REDIFFUSION DU 25 JANVIER 2010 – Comment mettre d’accord les agriculteurs, les industriels, les collectivités et les consommateurs sur la manière de préserver la qualité de l’eau, alors que leurs intérêts sont souvent divergents ? C’est pour résoudre cette équation en apparence insoluble que, Philippe Vervier, directeur de recherches au Laboratoire d’écologie fonctionnelle du CNRS (Ecolab), a créé la start-up Acceptables Avenirs.
Derrière ce nom peu banal, il y a l’idée d’amener tous les acteurs à dialoguer, et d’apaiser un débat parfois conflictuel grâce à l’objectivité des outils et de la méthodologie scientifique. Un apport hérité des activités du Groupement Interrégional Eau et Développement durable Ecobag, que Philippe Vervier dirige également.
Mais à la différence de nombreux transferts, Acceptables Avenirs puise moins ses ressources dans la recherche elle-même que dans les individus. Véritable plateforme collaborative, la jeune société de Philippe Vervier recourt à une quarantaine d’équipes de chercheurs et à des laboratoires issus de l’écologie, de l’économie et de la sociologie.
« Victime de son succès »
Après une première étude d’un dossier, comme le maintien de la qualité des eaux de surface (utilisées pour produire de l’eau potable) sur un territoire, vient le temps de la « co-construction ». « Dès le départ, nous fonctionnons sur la base d’un diagnostic partagé avec les différents acteurs du dossier, qui soumettent ainsi leurs attentes et leurs propositions de modifier les techniques agricoles », poursuit Philippe Vervier.
Chaque proposition fait alors l’objet d’un scénario d’évolution sur plusieurs années, puis est intégrée au logiciel Concert’eau. Développée pour Ecobag, cette application classe chaque scénario en fonction de son acceptabilité sociale, économique et écologique. Un bon moyen, pour Philippe Vervier, « d’éliminer d’un commun accord les scénarios extrêmes, sur lesquels les participants n’arrivent pas à se mettre d’accord ».
« C’est de la fiction », tempère Philippe Baron. Céréalier conventionnel à Loubersan dans le Gers, cet énergique agriculteur dit conserver un souvenir « mi-figue, mi-raisin » de la réunion. « Si c’est pour faire des extrapolations à quinze ou vingt ans, ça ne m’intéresse pas. En tout cas, ça n’a rien changé aux pratiques ». Lui attendait plus d’information sur la terre elle-même, « le premier support », que sur l’évolution des pratiques agricoles.

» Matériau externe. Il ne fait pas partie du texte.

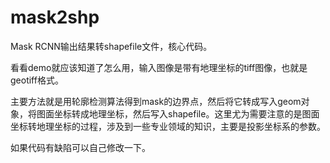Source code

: # mask2shp
Mask RCNN输出结果转shapefile文件，核心代码。

看看demo就应该知道了怎么用，输入图像是带有地理坐标的tiff图像，也就是geotiff格式。

主要方法就是用轮廓检测算法得到mask的边界点，然后将它转成写入geom对象，将图面坐标转成地理坐标，然后写入shapefile。这里尤为需要注意的是图面坐标转地理坐标的过程，涉及到一些专业领域的知识，主要是投影坐标系的参数。

如果代码有缺陷可以自己修改一下。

Une critique « positive » pour Philippe Vervier. « En un sens, la réunion Concert’Eau a été victime de son succès : les acteurs auraient voulu que la dynamique continue, au-delà des moyens d’action, sur des aspects beaucoup plus techniques. Et c’est très bien : une fois qu’on en a donné le goût aux gens, ils ont envie d’aller plus loin ».
Recruter pour viser l’Europe
Encore en phase d’étude préalable au sein de l’Incubateur Midi-Pyrénées, Acceptables Avenirs est déjà à l’œuvre sur cinq projets d’expertise, pour un chiffre d’affaires estimé entre 300 et 500.000 € par an. « Notre objectif, explique Philippe Vervier, est de nous diversifier rapidement pour aller vers d’autres problématiques environnementales, comme les éoliennes, les antennes-relais ou la biodiversité ».
Aussi le directeur de cette jeune société prévoit-il de recruter trois compétences d’ingénieur ou de chercheur dans l’environnement, la sociologie et l’économie, « capables d’être des relais du monde de la recherche ». A terme, Acceptables Avenirs vise le marché européen « au minimum », où elle agit déjà au sein de la Plateforme technologique de l’Eau coordonnée par la Commission européenne.